Omit any picture, and return the remaining data exactly as written.

Extracted information:
-.-.-

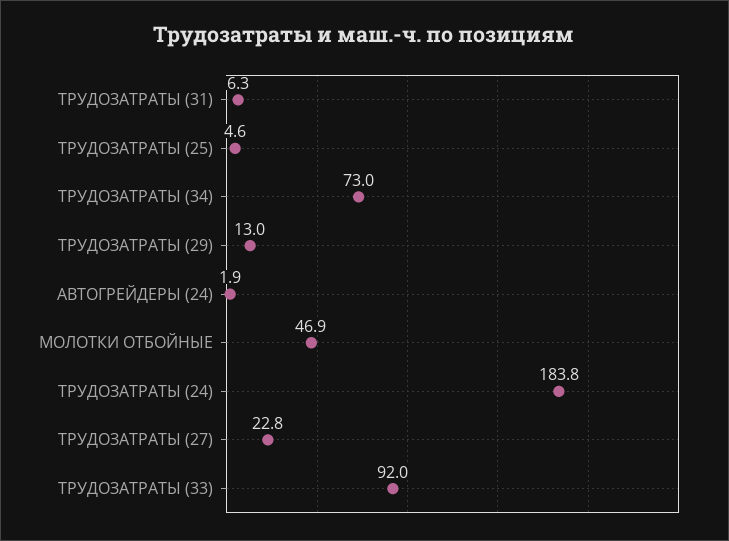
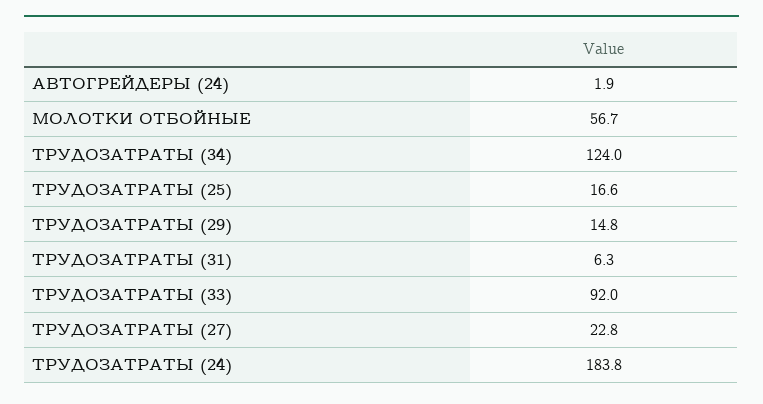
  {
    "ТРУДОЗАТРАТЫ (31)": 6.3,
-   "ТРУДОЗАТРАТЫ (25)": 4.6,
+   "ТРУДОЗАТРАТЫ (25)": 16.6,
-   "ТРУДОЗАТРАТЫ (34)": 73,
+   "ТРУДОЗАТРАТЫ (34)": 124,
-   "ТРУДОЗАТРАТЫ (29)": 13,
+   "ТРУДОЗАТРАТЫ (29)": 14.8,
    "АВТОГРЕЙДЕРЫ (24)": 1.9,
-   "МОЛОТКИ ОТБОЙНЫЕ": 46.9,
+   "МОЛОТКИ ОТБОЙНЫЕ": 56.7,
    "ТРУДОЗАТРАТЫ (24)": 183.8,
    "ТРУДОЗАТРАТЫ (27)": 22.8,
    "ТРУДОЗАТРАТЫ (33)": 92
  }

-.-.-

Expected answer:
  {
    "ТРУДОЗАТРАТЫ (31)": 6.3,
-   "ТРУДОЗАТРАТЫ (25)": 4.6,
+   "ТРУДОЗАТРАТЫ (25)": 16.6,
-   "ТРУДОЗАТРАТЫ (34)": 73,
+   "ТРУДОЗАТРАТЫ (34)": 124,
-   "ТРУДОЗАТРАТЫ (29)": 13,
+   "ТРУДОЗАТРАТЫ (29)": 14.8,
    "АВТОГРЕЙДЕРЫ (24)": 1.9,
-   "МОЛОТКИ ОТБОЙНЫЕ": 46.9,
+   "МОЛОТКИ ОТБОЙНЫЕ": 56.7,
    "ТРУДОЗАТРАТЫ (24)": 183.8,
    "ТРУДОЗАТРАТЫ (27)": 22.8,
    "ТРУДОЗАТРАТЫ (33)": 92
  }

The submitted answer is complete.